*What needs to be done:*
Transcribe every record as it stands and set the images aside.

*Data for the task:*
++++++

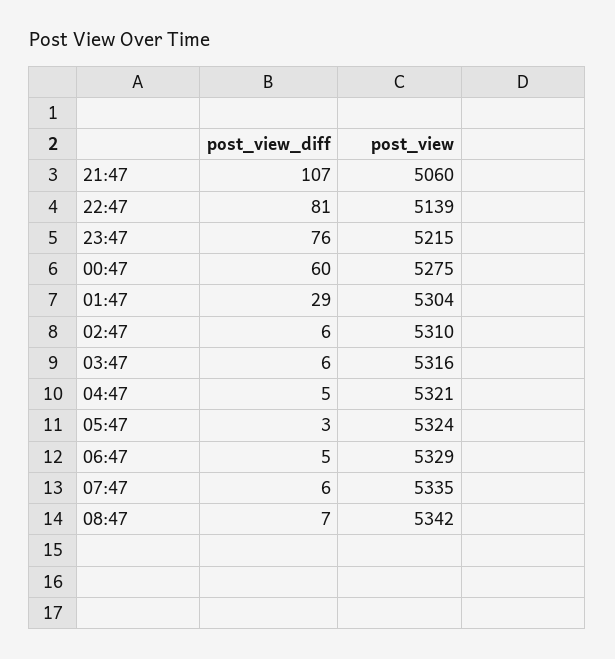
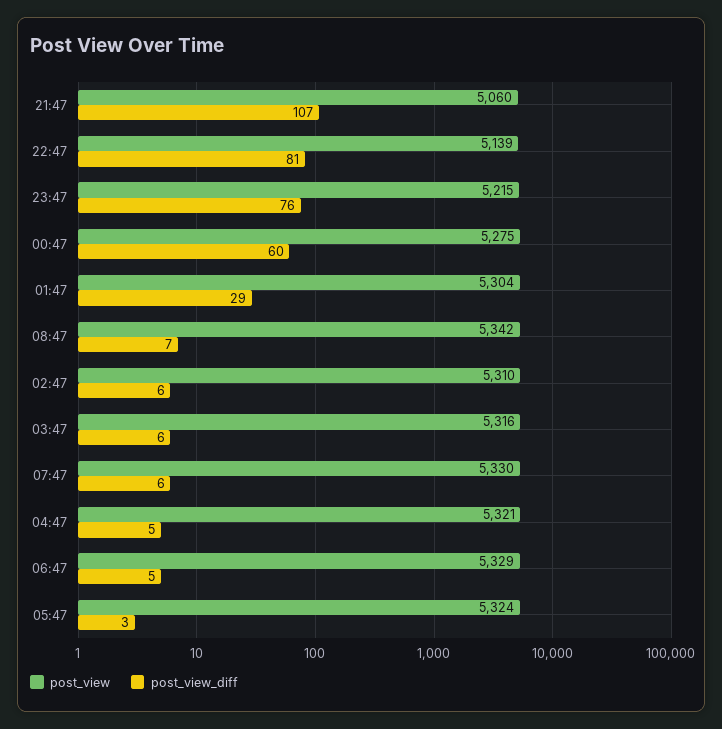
  {
    "post_view_diff": {
      "21:47": 107,
      "22:47": 81,
      "23:47": 76,
      "00:47": 60,
      "01:47": 29,
      "02:47": 6,
      "03:47": 6,
      "04:47": 5,
      "05:47": 3,
      "06:47": 5,
      "07:47": 6,
      "08:47": 7
    },
    "post_view": {
      "21:47": 5060,
      "22:47": 5139,
      "23:47": 5215,
      "00:47": 5275,
      "01:47": 5304,
      "02:47": 5310,
      "03:47": 5316,
      "04:47": 5321,
      "05:47": 5324,
      "06:47": 5329,
-     "07:47": 5335,
+     "07:47": 5330,
      "08:47": 5342
    }
  }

++++++

*Solution:*
  {
    "post_view_diff": {
      "21:47": 107,
      "22:47": 81,
      "23:47": 76,
      "00:47": 60,
      "01:47": 29,
      "02:47": 6,
      "03:47": 6,
      "04:47": 5,
      "05:47": 3,
      "06:47": 5,
      "07:47": 6,
      "08:47": 7
    },
    "post_view": {
      "21:47": 5060,
      "22:47": 5139,
      "23:47": 5215,
      "00:47": 5275,
      "01:47": 5304,
      "02:47": 5310,
      "03:47": 5316,
      "04:47": 5321,
      "05:47": 5324,
      "06:47": 5329,
-     "07:47": 5335,
+     "07:47": 5330,
      "08:47": 5342
    }
  }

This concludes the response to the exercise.